YOUR ASSIGNMENT:
Could you set down exactly the lines in the records below between the line holding "119: (951, 372)" and the line holding "138: (548, 474)", inclusive?

DATA FOR ANALYSIS:

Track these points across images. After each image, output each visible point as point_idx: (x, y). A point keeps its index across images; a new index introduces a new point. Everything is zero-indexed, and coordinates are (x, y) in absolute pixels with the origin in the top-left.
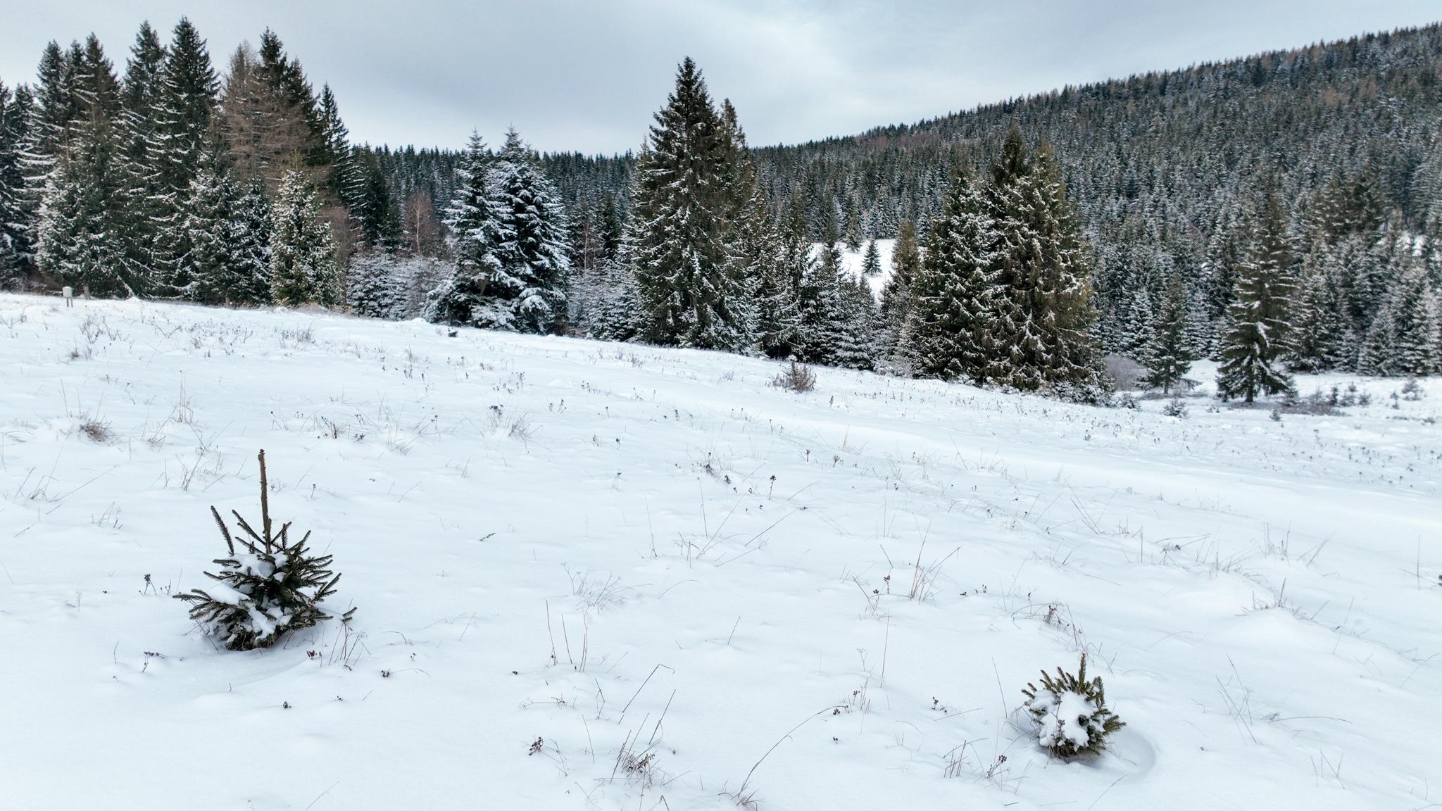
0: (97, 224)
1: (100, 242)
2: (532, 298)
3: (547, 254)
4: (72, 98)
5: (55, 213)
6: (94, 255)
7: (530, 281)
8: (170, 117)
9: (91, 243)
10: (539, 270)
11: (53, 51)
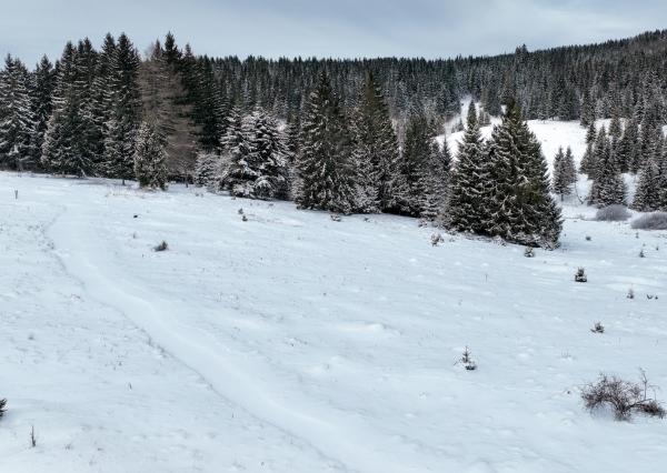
0: (69, 142)
1: (70, 151)
2: (263, 181)
3: (272, 158)
4: (76, 70)
5: (50, 138)
6: (66, 157)
7: (264, 172)
8: (115, 83)
9: (65, 151)
10: (269, 166)
11: (69, 46)
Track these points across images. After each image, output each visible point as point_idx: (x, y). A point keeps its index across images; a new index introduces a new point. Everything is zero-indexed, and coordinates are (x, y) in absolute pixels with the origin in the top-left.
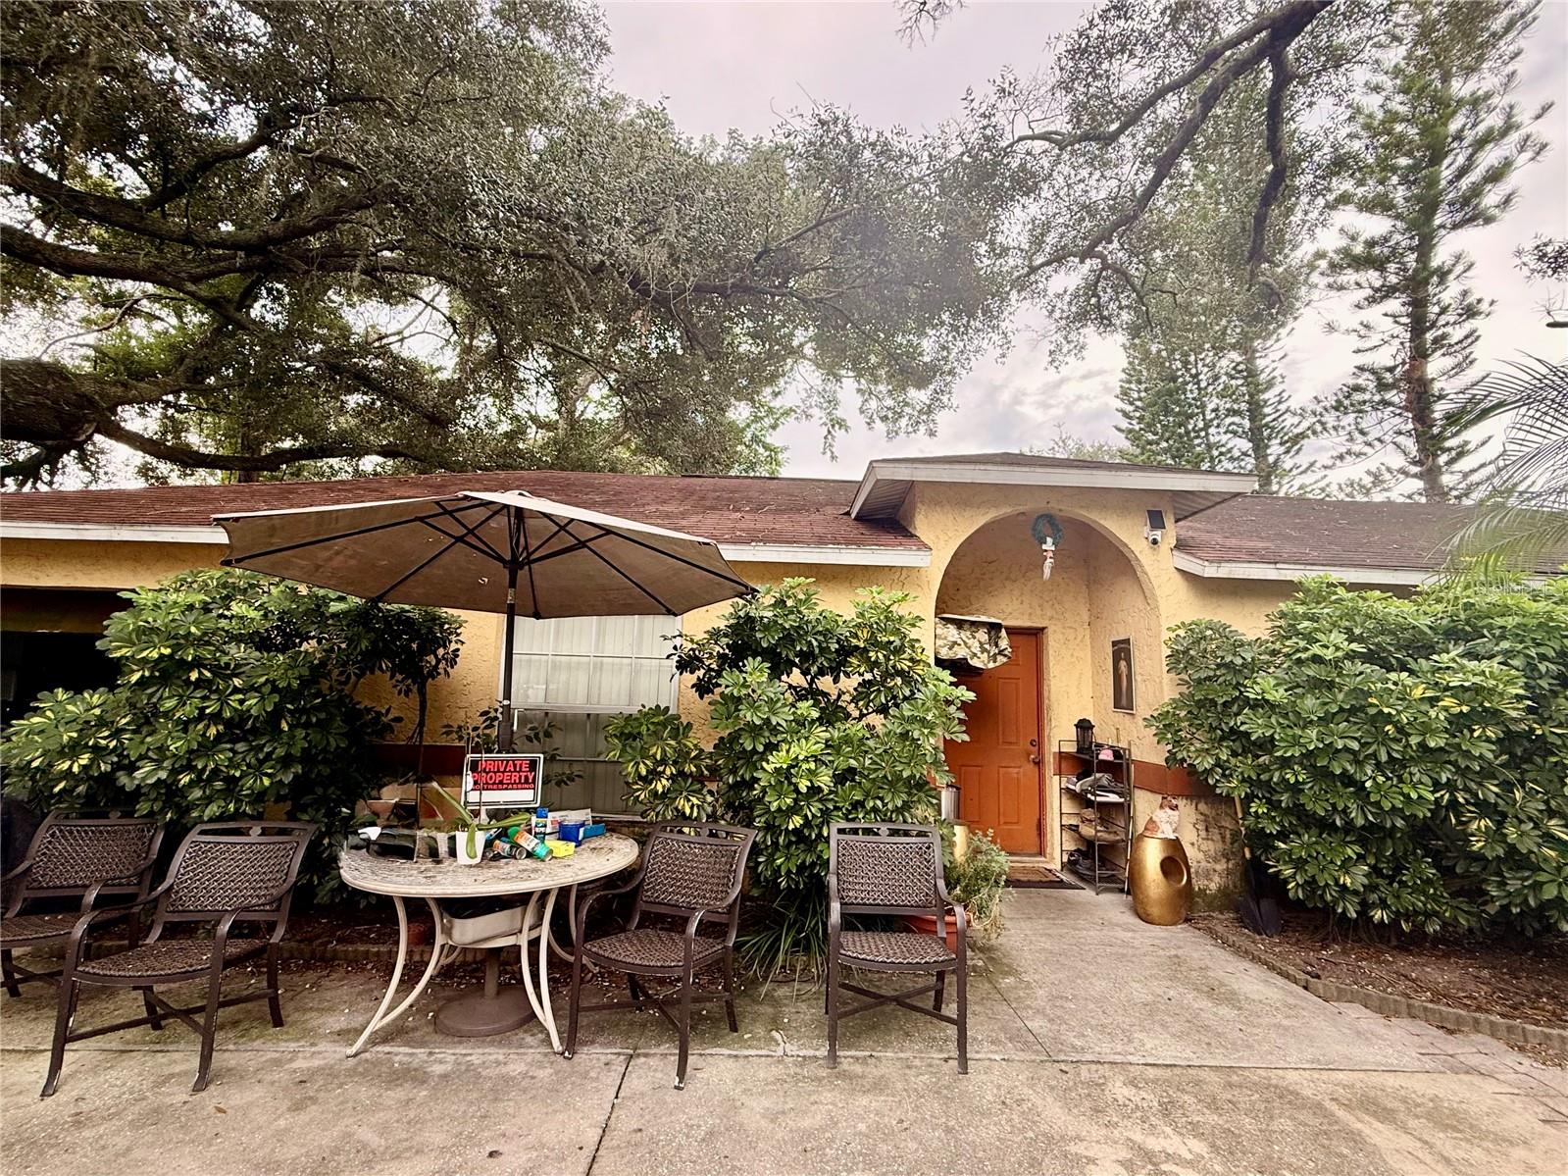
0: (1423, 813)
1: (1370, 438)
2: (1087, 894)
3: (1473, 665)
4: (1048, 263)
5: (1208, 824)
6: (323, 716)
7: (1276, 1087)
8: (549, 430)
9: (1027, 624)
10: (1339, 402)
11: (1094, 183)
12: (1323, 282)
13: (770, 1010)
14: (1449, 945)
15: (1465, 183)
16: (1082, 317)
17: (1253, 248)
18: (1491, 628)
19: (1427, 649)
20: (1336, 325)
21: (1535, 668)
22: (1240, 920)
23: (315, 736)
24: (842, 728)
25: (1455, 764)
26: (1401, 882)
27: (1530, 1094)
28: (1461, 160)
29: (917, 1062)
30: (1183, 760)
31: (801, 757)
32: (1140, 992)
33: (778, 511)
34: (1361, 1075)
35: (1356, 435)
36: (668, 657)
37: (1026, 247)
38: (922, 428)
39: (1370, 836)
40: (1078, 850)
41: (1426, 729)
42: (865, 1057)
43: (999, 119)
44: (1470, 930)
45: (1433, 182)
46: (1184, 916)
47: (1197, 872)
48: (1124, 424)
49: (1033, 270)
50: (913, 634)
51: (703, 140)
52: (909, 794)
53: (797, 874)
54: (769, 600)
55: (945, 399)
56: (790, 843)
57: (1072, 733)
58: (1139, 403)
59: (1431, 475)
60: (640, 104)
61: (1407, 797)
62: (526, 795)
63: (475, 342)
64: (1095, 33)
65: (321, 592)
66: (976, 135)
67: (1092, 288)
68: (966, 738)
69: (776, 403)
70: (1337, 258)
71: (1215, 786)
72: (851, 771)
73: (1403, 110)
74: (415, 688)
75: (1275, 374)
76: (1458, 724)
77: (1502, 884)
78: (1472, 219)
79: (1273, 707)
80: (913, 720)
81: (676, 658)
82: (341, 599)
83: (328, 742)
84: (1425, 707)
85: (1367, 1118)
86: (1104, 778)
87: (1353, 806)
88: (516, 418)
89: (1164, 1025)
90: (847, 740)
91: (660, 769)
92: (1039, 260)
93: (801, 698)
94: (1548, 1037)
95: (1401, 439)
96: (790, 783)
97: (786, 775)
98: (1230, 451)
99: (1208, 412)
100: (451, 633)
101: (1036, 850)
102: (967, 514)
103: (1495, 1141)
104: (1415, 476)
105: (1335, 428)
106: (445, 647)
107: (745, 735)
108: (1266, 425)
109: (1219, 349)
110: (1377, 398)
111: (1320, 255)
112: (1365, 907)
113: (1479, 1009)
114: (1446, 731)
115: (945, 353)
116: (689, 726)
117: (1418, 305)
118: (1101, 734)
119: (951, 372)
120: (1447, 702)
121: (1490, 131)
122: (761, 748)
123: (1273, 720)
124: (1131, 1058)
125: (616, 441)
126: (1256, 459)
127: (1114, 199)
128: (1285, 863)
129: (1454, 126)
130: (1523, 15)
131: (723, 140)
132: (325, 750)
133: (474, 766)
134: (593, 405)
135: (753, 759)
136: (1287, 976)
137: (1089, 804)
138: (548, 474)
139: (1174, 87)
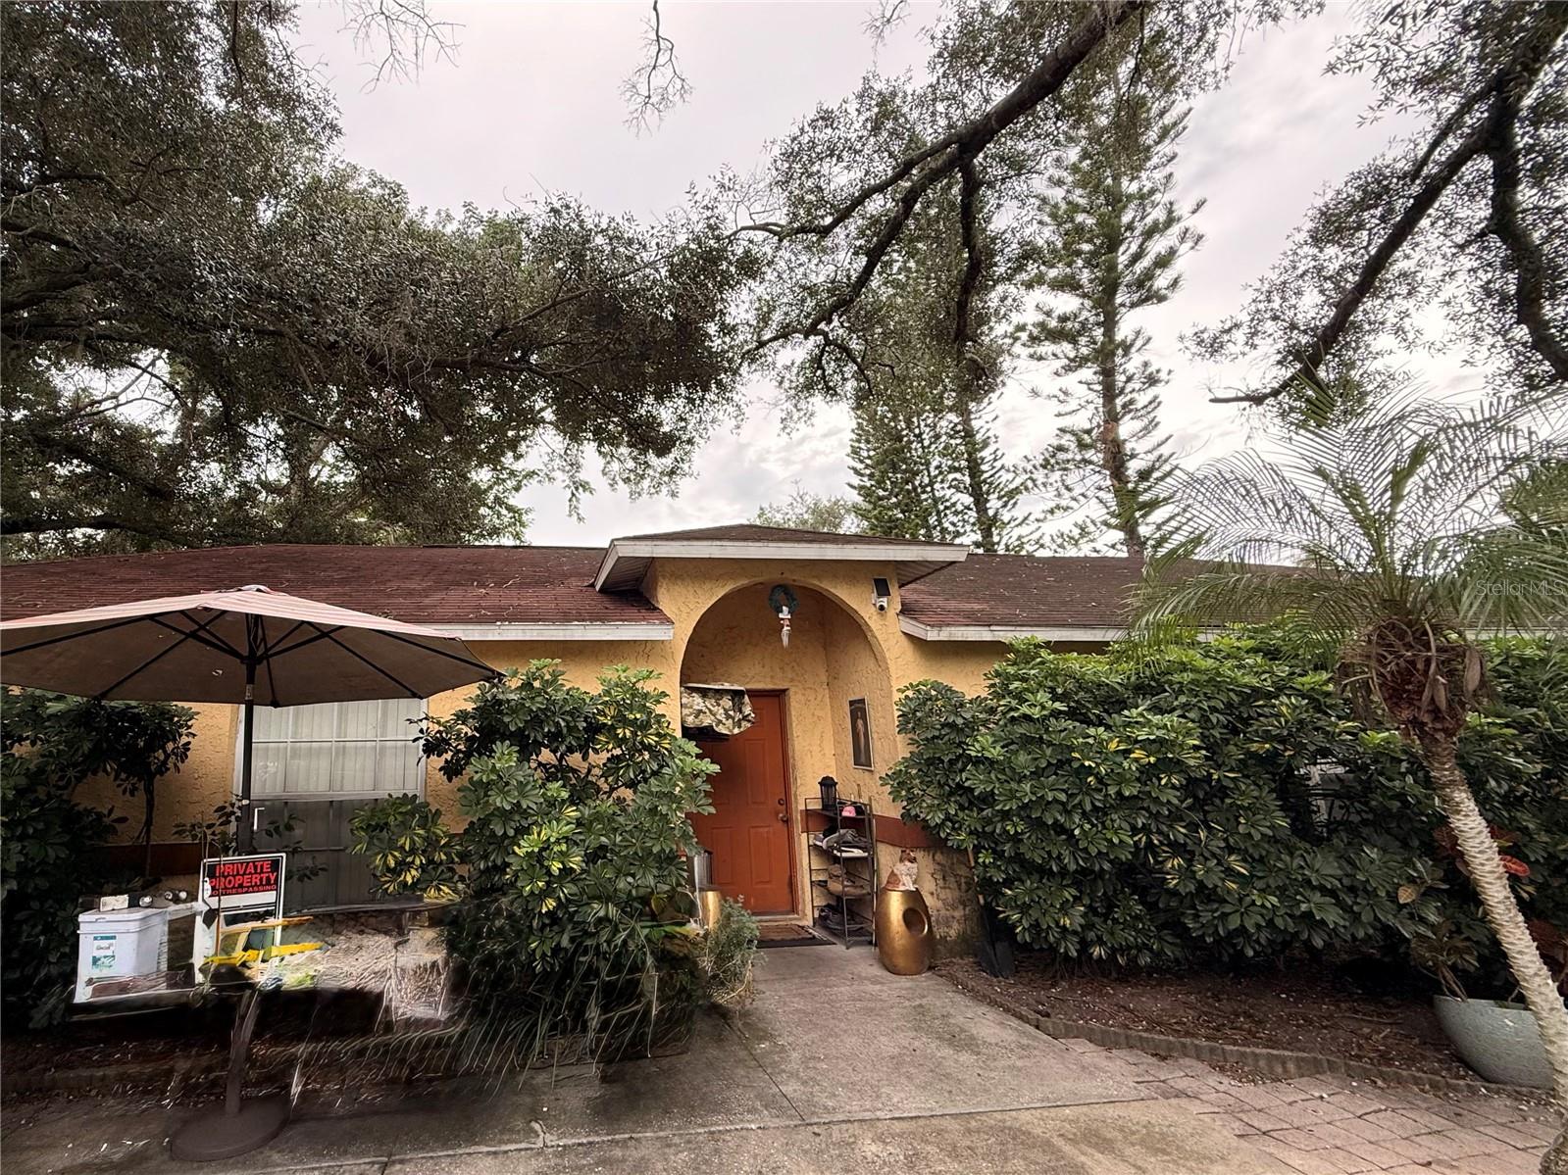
0: (1125, 856)
1: (1075, 493)
2: (839, 949)
3: (1156, 719)
4: (775, 339)
5: (944, 874)
6: (41, 826)
7: (1010, 1128)
8: (280, 495)
9: (770, 686)
10: (1046, 460)
11: (814, 268)
12: (1024, 352)
13: (528, 1100)
14: (1160, 974)
15: (1139, 267)
16: (809, 386)
17: (958, 329)
18: (1171, 684)
19: (1122, 704)
20: (1039, 390)
21: (1208, 720)
22: (979, 964)
23: (32, 848)
24: (593, 805)
25: (1147, 809)
26: (1114, 919)
27: (1229, 1111)
28: (1134, 248)
29: (676, 1140)
30: (917, 816)
31: (552, 840)
32: (887, 1045)
33: (521, 585)
34: (1085, 1109)
35: (1063, 491)
36: (415, 740)
37: (755, 323)
38: (664, 489)
39: (1083, 879)
40: (828, 906)
41: (1121, 779)
42: (625, 1141)
43: (722, 209)
44: (1177, 960)
45: (1112, 267)
46: (927, 963)
47: (937, 921)
48: (856, 481)
49: (762, 344)
50: (659, 710)
51: (439, 213)
52: (660, 868)
53: (552, 957)
54: (515, 683)
55: (685, 466)
56: (544, 926)
57: (816, 791)
58: (868, 462)
59: (1129, 528)
60: (372, 173)
61: (1110, 841)
62: (269, 897)
63: (199, 406)
64: (805, 139)
65: (38, 692)
66: (701, 225)
67: (816, 362)
68: (712, 810)
69: (519, 466)
70: (1035, 332)
71: (946, 839)
72: (603, 847)
73: (1082, 202)
74: (141, 786)
75: (989, 434)
76: (1147, 773)
77: (1196, 917)
78: (1147, 300)
79: (992, 762)
80: (661, 795)
81: (422, 742)
82: (59, 699)
83: (47, 855)
84: (1119, 759)
85: (1090, 1150)
86: (848, 834)
87: (1066, 853)
88: (244, 484)
89: (909, 1078)
90: (598, 817)
91: (409, 859)
92: (767, 335)
93: (551, 777)
94: (1243, 1054)
95: (1101, 494)
96: (542, 866)
97: (538, 858)
98: (954, 505)
99: (932, 469)
100: (181, 726)
101: (789, 908)
102: (707, 586)
103: (1198, 1160)
104: (1115, 527)
105: (1044, 484)
106: (174, 740)
107: (495, 820)
108: (985, 481)
109: (938, 410)
110: (1078, 457)
111: (1021, 328)
112: (1084, 946)
113: (1187, 1034)
114: (1138, 780)
115: (683, 424)
116: (438, 813)
117: (1107, 373)
118: (845, 791)
119: (690, 442)
120: (1138, 753)
121: (1156, 223)
122: (511, 833)
123: (993, 776)
124: (879, 1114)
125: (352, 507)
126: (978, 512)
127: (833, 282)
128: (1012, 908)
129: (1126, 219)
130: (1175, 124)
131: (459, 214)
132: (43, 862)
133: (212, 873)
134: (327, 469)
135: (505, 844)
136: (1021, 1017)
137: (836, 860)
138: (281, 548)
139: (880, 189)
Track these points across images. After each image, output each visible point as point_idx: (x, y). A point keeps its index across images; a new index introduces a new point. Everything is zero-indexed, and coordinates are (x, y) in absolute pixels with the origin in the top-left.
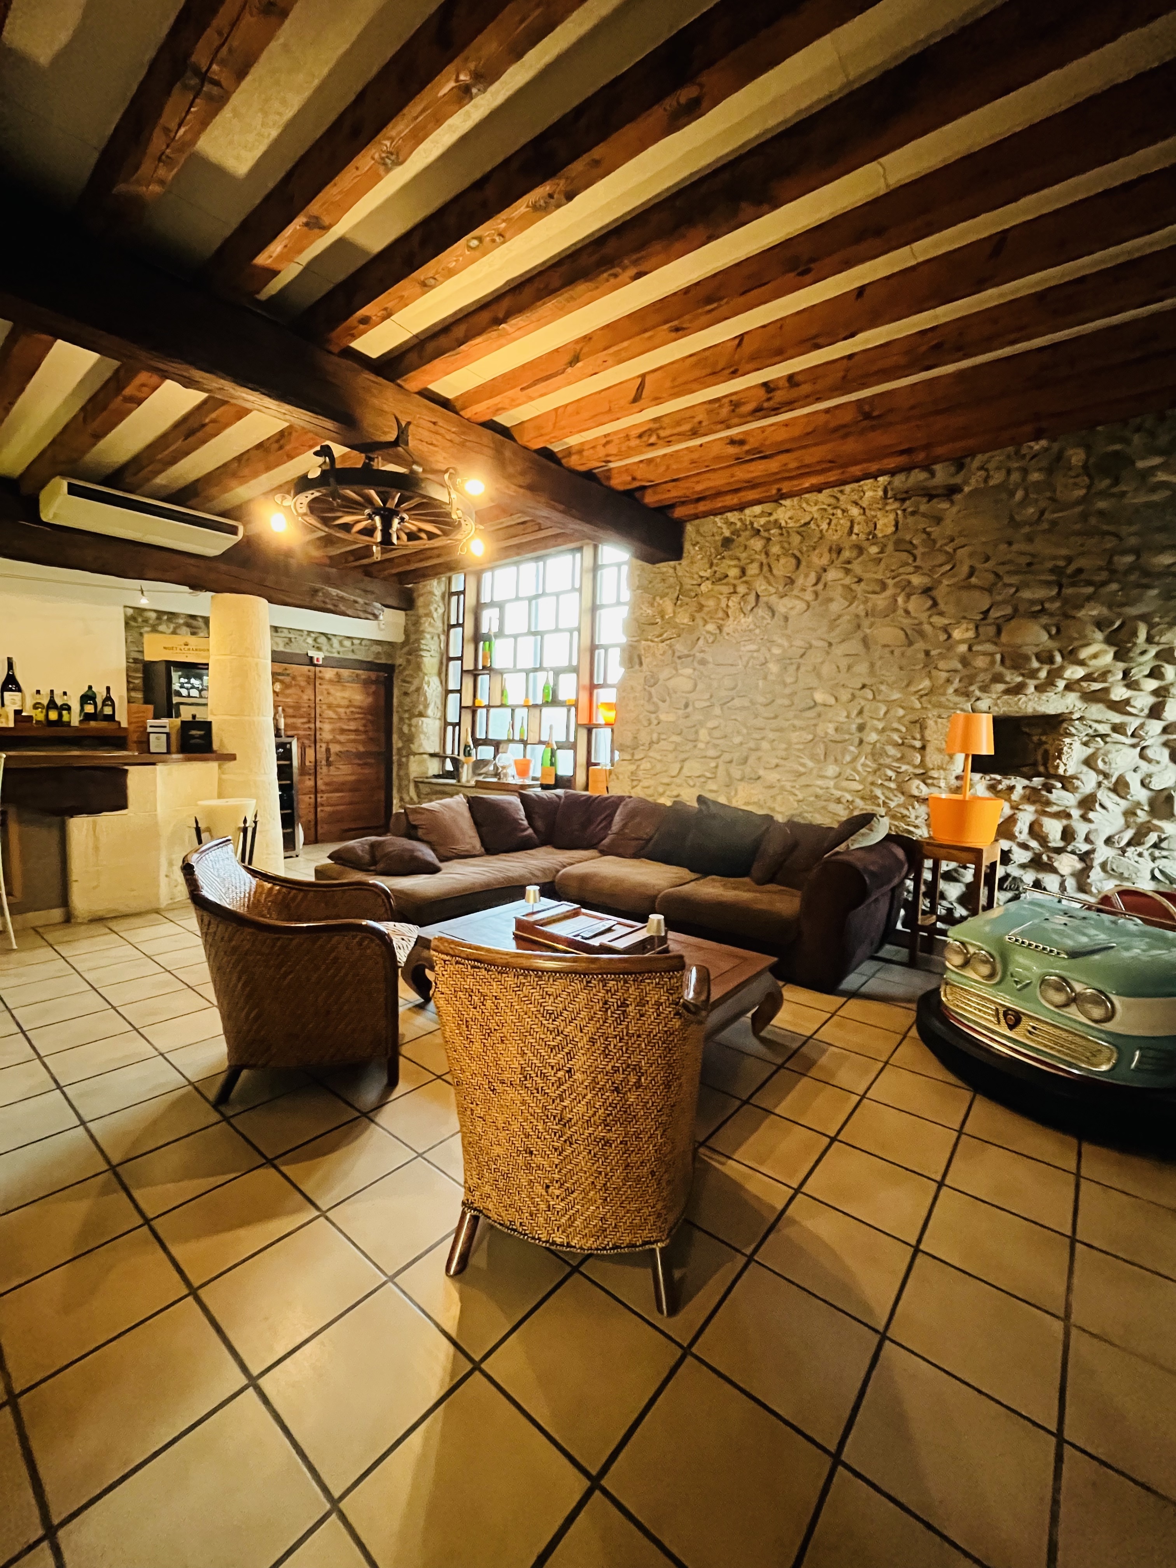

TASK SOLUTION:
119: (951, 372)
120: (1447, 702)
121: (1490, 131)
122: (761, 748)
123: (1273, 720)
124: (1131, 1058)
125: (616, 441)
126: (1256, 459)
127: (1114, 199)
128: (1285, 863)
129: (1454, 126)
130: (1523, 15)
131: (723, 140)
132: (325, 750)
133: (474, 766)
134: (593, 405)
135: (753, 759)
136: (1287, 976)
137: (1089, 804)
138: (548, 474)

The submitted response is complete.